Nieuws - 24 mei 2012

Smart transmitters track tropical seeds

New method clarifies the distribution of palm seeds.

The transmitters are only switched on when rodents pull on the seed.
It is a huge challenge for ecologists to find out how tropical seeds spread. After all, the tiny seeds can remains motionless for weeks, only to be suddenly transported by an animal. Using minute transmitters, Patrick Jansen, assistant professor of Resource Ecology, was able to track the movements of seeds for the first time.

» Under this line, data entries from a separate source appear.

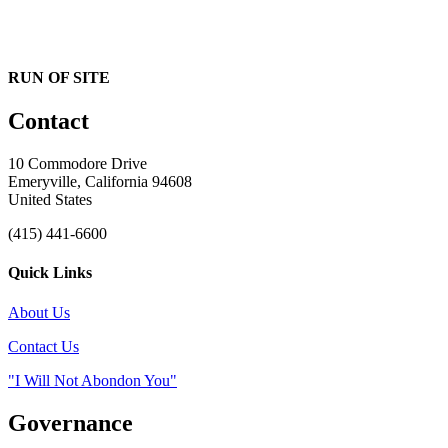
RUN OF SITE
Contact
10 Commodore Drive
Emeryville, California 94608
United States
(415) 441-6600
Quick Links
About Us
Contact Us
"I Will Not Abondon You"
Governance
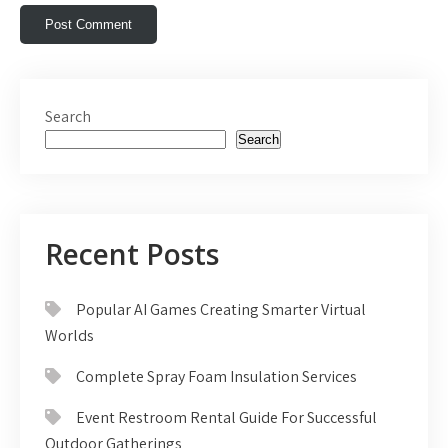
Search
Search
Recent Posts
Popular AI Games Creating Smarter Virtual
Worlds
Complete Spray Foam Insulation Services
Event Restroom Rental Guide For Successful
Outdoor Gatherings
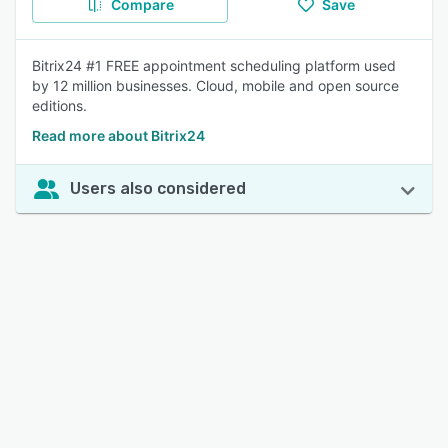
Compare
Save
Bitrix24 #1 FREE appointment scheduling platform used
by 12 million businesses. Cloud, mobile and open source
editions.
Read more about Bitrix24
Users also considered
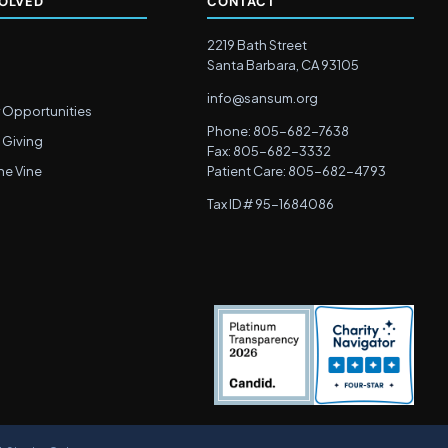
VOLVED
CONTACT
2219 Bath Street
Santa Barbara, CA 93105
info@sansum.org
 Opportunities
Phone: 805-682-7638
 Giving
Fax: 805-682-3332
he Vine
Patient Care: 805-682-4793
Tax ID # 95-1684086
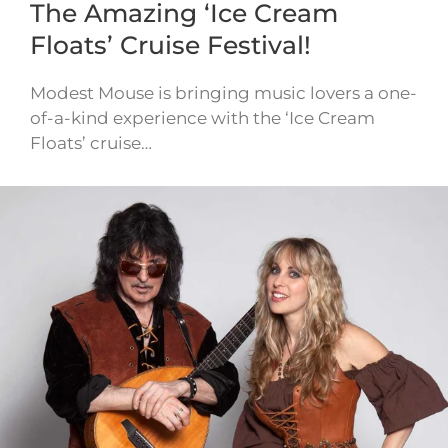
The Amazing ‘Ice Cream
Floats’ Cruise Festival!
Modest Mouse is bringing music lovers a one-
of-a-kind experience with the ‘Ice Cream
Floats’ cruise…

He published an article about this in the journal Plant Ecology early in May.
For a year, Jansen and his colleagues followed the path travelled by palm seeds from the mother plant to their final destination. They are repeatedly carried off by small rodents called agoutis, who bury their loot in shallow pits. The seeds are then moved and reburied several times. The transmitters make it possible to track the process step by step.
The tracking system uses miniature transmitters attached to the seeds with a guitar string. To save batteries, the transmitters are equipped with a magnetic switch. Whenever the agouti moves the seed, it activates the transmitter itself.
The method is a tremendous advance on older methods in which a seed was attached by a thread to a flag that stayed above the ground when the seed was buried. But finding all the flags is a devil of a job, says Jansen. 'In the tropical forest of French Guyana, at one point I couldn't see any more threads.' The biggest disadvantage is the price tag, as the transmitters cost about 150 euros each.